Tomorrow Never Dies Reviews
In all honesty, i don't much remember the high tech inspired plot, or its specifics, but I do recall it seemed somewhat timely in terms of using the media in a goal for *sigh* WWIII and global domination.
There's some of the typical over the top stuff like the stealth battle boat, and that's okay, but for me the film really shines with the great action sequences, stunts, and the awesome opening titles set to Sheryl Crow's solid theme song. Brosnan and Dench are once again good, Desmond Llewelyn likewise shines in his long running term as Q, and Michelle Yeoh makes for a great Bond Girl, especially since she can actually hold her own, and isn't just a sex object.
One of the better entries from the Brosnan era, and a worthwhile film overall.
Update: My least favorite Bond by far.
Brosnan continues his dominance in the James Bond role and Michelle Yeoh plays one of those Bond girls that's different from other Bond girls that we've been hearing about for thirty years. Terri Hatcher's role as the media mogul's wife is practically a cameo- she makes no difference to the film other than to give Bond as little sentimental time. Jonathan Pryce gives a good portrayal of the villain Elliot Carver at the beginning, but turns into a lampoon of himself by the end of the film.
Tomorrow Never Dies is an average action film which makes it a below average Bond movie. It just sort of presents its self and says "Here I am". The action sequences are OK, but beyond that it gets a little dicey character wise. A lackluster Bond film.
James Bond (Pierce Brosnan) learns billionaire media mogul Elliot Carver (Jonathan Pryce) is manipulating world events via an exclusive flow of information through his satellite system reaching all corners of the planet. With a stealth battleship sinking a British naval vessel, Carver sees that the Chinese are blamed. Crashing Carver's party in Hamburg, Bond meets "journalist" Wai Lin (Michelle Yeoh), later revealed as a Chinese agent. In a brief tryst, Bond renews his past relationship with Carver's wife Paris (Teri Hatcher). Carver dispatches Stamper (Gotz Otto) and other goons to cancel Bond, who eludes attackers with some of his new gadgets. In Southeast Asia, after Bond and Wai Lin scuba dive into the sunken British ship, they are captured by Stamper, handcuffed, and taken to Saigon where they make a motorcycle escape. To thwart Carver's plans for WWIII, the two agents head for Carver's stealth ship where a cruise missile is aimed at Beijing.
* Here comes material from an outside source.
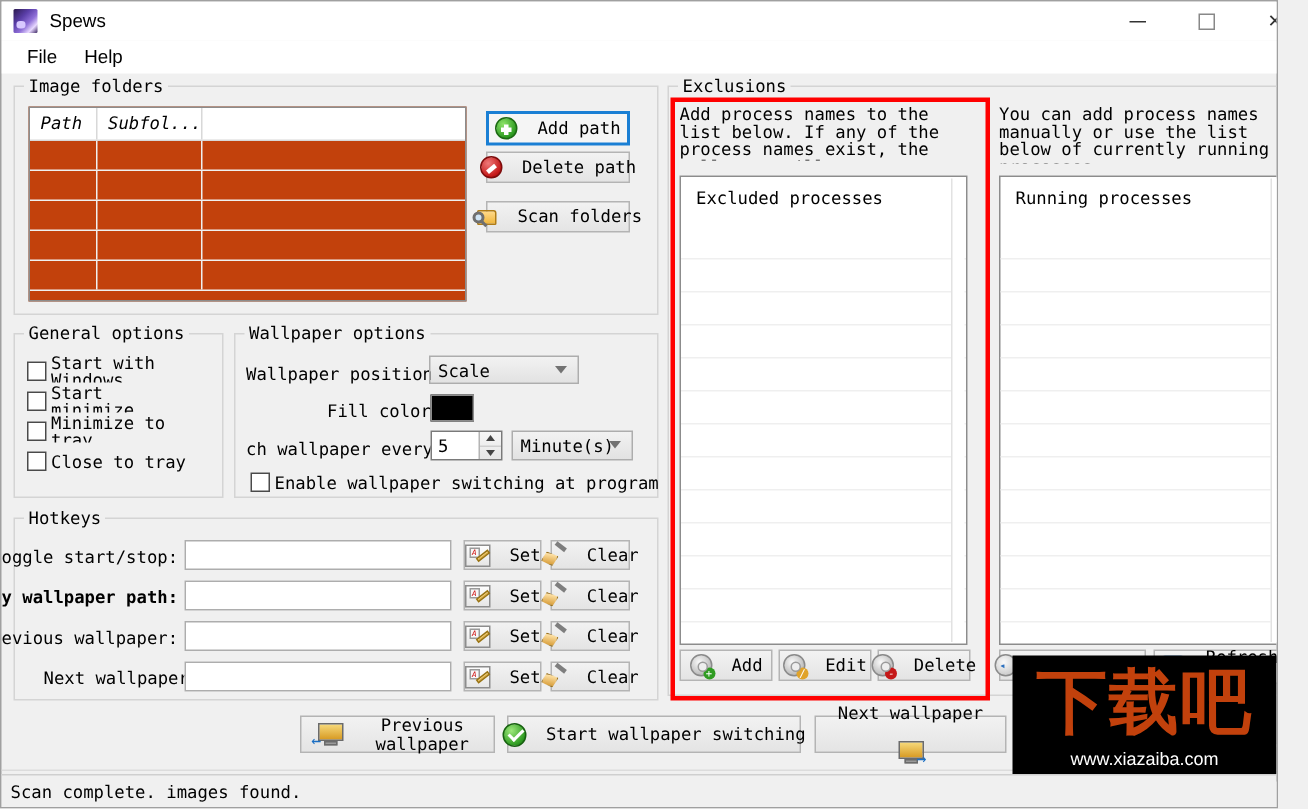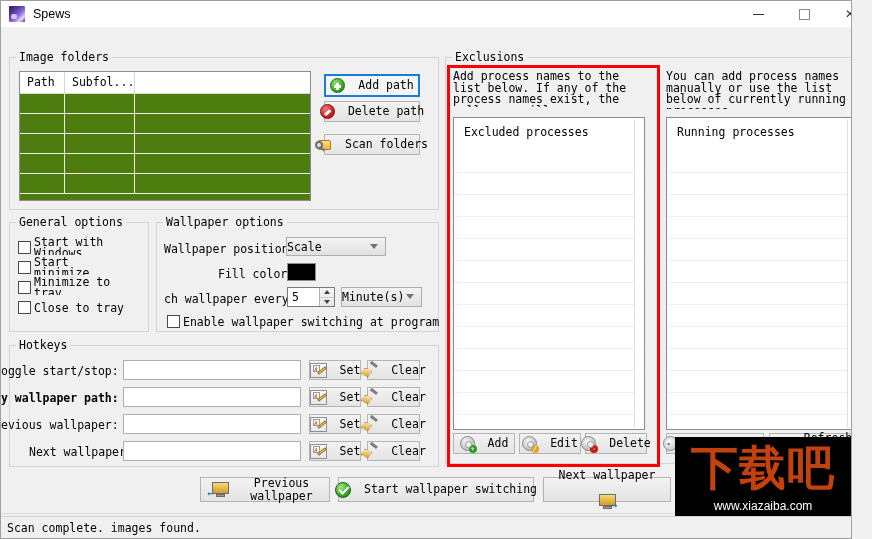"File" div.menubar { html: none -> <div> <div>File</div> <div>Help</div> </div> }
Not bad for a Bond, though I thought that Brosnan did a better job in GoldenEye. Problem with this film is that there's no time for any groundwork. Once you are in the rollercoaster, there's no exploring or talking, you just sit back 'till the ride is over. The writers touch upon the fact that being a secret agent is a lonely job, but they've could have give it more thought and work it out a bit more. But nonetheless, not bad.
There's a good handcuffed motorcycle chase and a remote-controlled car escape in a parkade. The rest, I don't remember much about; it's a somewhat forgettable Bond adventure.
Also forgettable is the title song by Sheryl Crow, which reminds me much of the Garbage song in the following film "The World is Not Enough". When are they going to get the Pet Shop Boys to do a Bond song?